スケジューラーやToDoリスト、伝言メモに加え、無料グループウェアとしては珍しい社員の在籍確認機能、50MBまでのファイル便共有機能が搭載されています。部署間の連携を深めたい企業や、複数の拠点を展開している企業にとっては有力候補の1つになるのではないでしょうか。

また、非常に手軽に導入できるのも特徴の1つです。公式サイト(https://gw.e-broad.jp/)上の専用フォームから会社名やメールアドレスを登録するだけで、その日のうちから使い始めることが可能です。サーバーを用意したり、端末にインストールしたりする手間は一切かかりません。

デメリット

一般的なグループウェアに見られるチャット機能が付いていないうえ、スマートフォンで利用できる機能がスケジューラー、伝言メモ、ToDoリスト、アドレス帳の4種類に限られます。

無料かつスピーディーに導入できる一方、使い慣れてくると物足りなさを感じるケースがありそうです。

3-3.「GRIDY(グリッディ)」

GRIDY(グリッディ) トップページ

https://ksj.co.jp/knowledgesuite/free/

GRIDYは、ナレッジスイート株式会社が提供しているグループウェアです。ITサービス企業、不動産会社など幅広い業種のクライアントへの導入実績があり、2010年には「東京ベンチャー技術大賞」のベストイノベーション賞、2012年にはASPICによる「ASP・SaaS クラウドアワード」の会長特別賞を受賞しました。

無料版・有料版の両方が用意されており、無料版でもチャットやToDoリスト、タイムカードといった23種類に及ぶ基本機能、有料版ではそれらに加えて、情報の共有範囲を自動的にコントロールする独自の管理機能が使えます。

メリット

何より大きな魅力は、コストパフォーマンスの高さです。R-GROUPをさらに上回る23種類の基本機能が用意されており、制限なく利用することが可能です。一般的なオフィス業務であれば不便さを感じるケースはないでしょう。また、人数の利用制限がなく、社員の数が増えても無料で使い続けることができます。

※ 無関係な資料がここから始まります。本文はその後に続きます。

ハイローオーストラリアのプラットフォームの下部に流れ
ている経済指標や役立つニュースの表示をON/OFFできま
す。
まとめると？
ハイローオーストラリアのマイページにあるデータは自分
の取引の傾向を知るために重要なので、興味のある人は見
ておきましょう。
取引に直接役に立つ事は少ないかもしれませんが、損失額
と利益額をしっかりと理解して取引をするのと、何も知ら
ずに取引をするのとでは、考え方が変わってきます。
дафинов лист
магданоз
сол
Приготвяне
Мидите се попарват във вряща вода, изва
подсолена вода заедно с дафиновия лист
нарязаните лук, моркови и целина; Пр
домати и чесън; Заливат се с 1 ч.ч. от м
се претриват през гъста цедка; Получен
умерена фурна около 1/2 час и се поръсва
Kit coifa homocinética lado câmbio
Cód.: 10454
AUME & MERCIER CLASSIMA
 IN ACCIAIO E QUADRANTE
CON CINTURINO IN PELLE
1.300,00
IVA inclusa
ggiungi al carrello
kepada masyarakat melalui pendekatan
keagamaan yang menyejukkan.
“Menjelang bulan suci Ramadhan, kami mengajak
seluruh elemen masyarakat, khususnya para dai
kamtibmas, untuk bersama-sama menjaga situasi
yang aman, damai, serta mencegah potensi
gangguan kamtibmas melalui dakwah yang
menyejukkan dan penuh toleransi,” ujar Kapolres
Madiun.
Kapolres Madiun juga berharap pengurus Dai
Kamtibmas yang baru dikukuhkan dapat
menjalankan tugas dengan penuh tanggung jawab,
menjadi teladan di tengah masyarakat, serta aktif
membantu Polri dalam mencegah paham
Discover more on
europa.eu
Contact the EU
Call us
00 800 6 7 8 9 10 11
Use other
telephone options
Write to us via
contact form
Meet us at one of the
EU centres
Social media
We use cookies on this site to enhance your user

加えて、強固なセキュリティ対策も特徴の1つです。IPアドレスによるアクセス制限機能によって不正侵入・情報流出を防げるうえ、チャットやメールのログはすべてダウンロードすることが可能。万が一インシデントが発生した際もスピーディーに原因を究明することができ、再発防止にもつながります。運営元のナレッジスイートもプライバシーマークとISO27001の認証を取得済みです。

デメリット

スマートフォンでの利用に対応していないため、営業スタッフや店舗の接客スタッフとの情報共有には向いていません。そうした用途がメインなら、iQubeなどの方に分があると思います。

加えて、他の無料グループウェアと同様、オンラインストレージの容量が小さいのもデメリットの1つです。会社全体で1GBに限られるので、商品画像や営業資料、マニュアルなどを大量に保存したい場合は、外部のストレージを導入する必要があります。

GRIDY(グリッディ)の情報を更に詳しく知りたい方はこちら

3-4.「サークルスクエア」

サークルスクエア トップページ

https://www.c-sqr.net/

サークルスクエアは、株式会社シティーズが提供している無料グループウェアです。サービス開始から17年のにわたり、トータル54万人以上のユーザーに利用されています。

クラウド型のためサーバーなどを用意する必要なく、ユーザー数や機能の制限もありません。

メリット

スケジューラー、共有フォルダ、掲示板、アンケートといった16種類の機能すべてをスマートフォンで利用できます。デザイン・レイアウトも非常にわかりやすく、営業スタッフとの情報共有を効率化したい企業や、初めてグループウェアを導入する企業にはおすすめです。

収支や残高の計算ができる会計機能も付いており、経理用のツールとして活用しているユーザーも多いようです。

デメリット

もともとビジネス向けというよりは、サークルやイベント運営といった一般向けのグループウェアとして開発されたこともあって、機能・スペックに制限があります。たとえば、チャットの投稿は1回につき140文字までに限られ、営業資料などを保管・共有するためのオンラインストレージも用意されていません。

そういった点ではあくまで入門者向けのグループウェア。まずは、サークルスクエアでグループウェアの使い勝手を確かめ、慣れてきたら他社製品への乗り換えるのも1つの方法だと思います。

4.まとめ

4.まとめ

今回は、無料かつ期間無制限で利用できる4つのグループウェアを紹介しました。活用方法は企業によってさまざまだとは思いますが、「まずは手軽に試してみたい」という場合は「e-Broad Office」や「サークルスクエア」、ストレージを使う機会が多い企業なら「R-GROUP」、機能の数とセキュリティ対策を重視するなら「GRIDY」が有力候補になるのではないでしょうか。

グループウェアを導入する際は、今回紹介した内容をぜひお役立てください。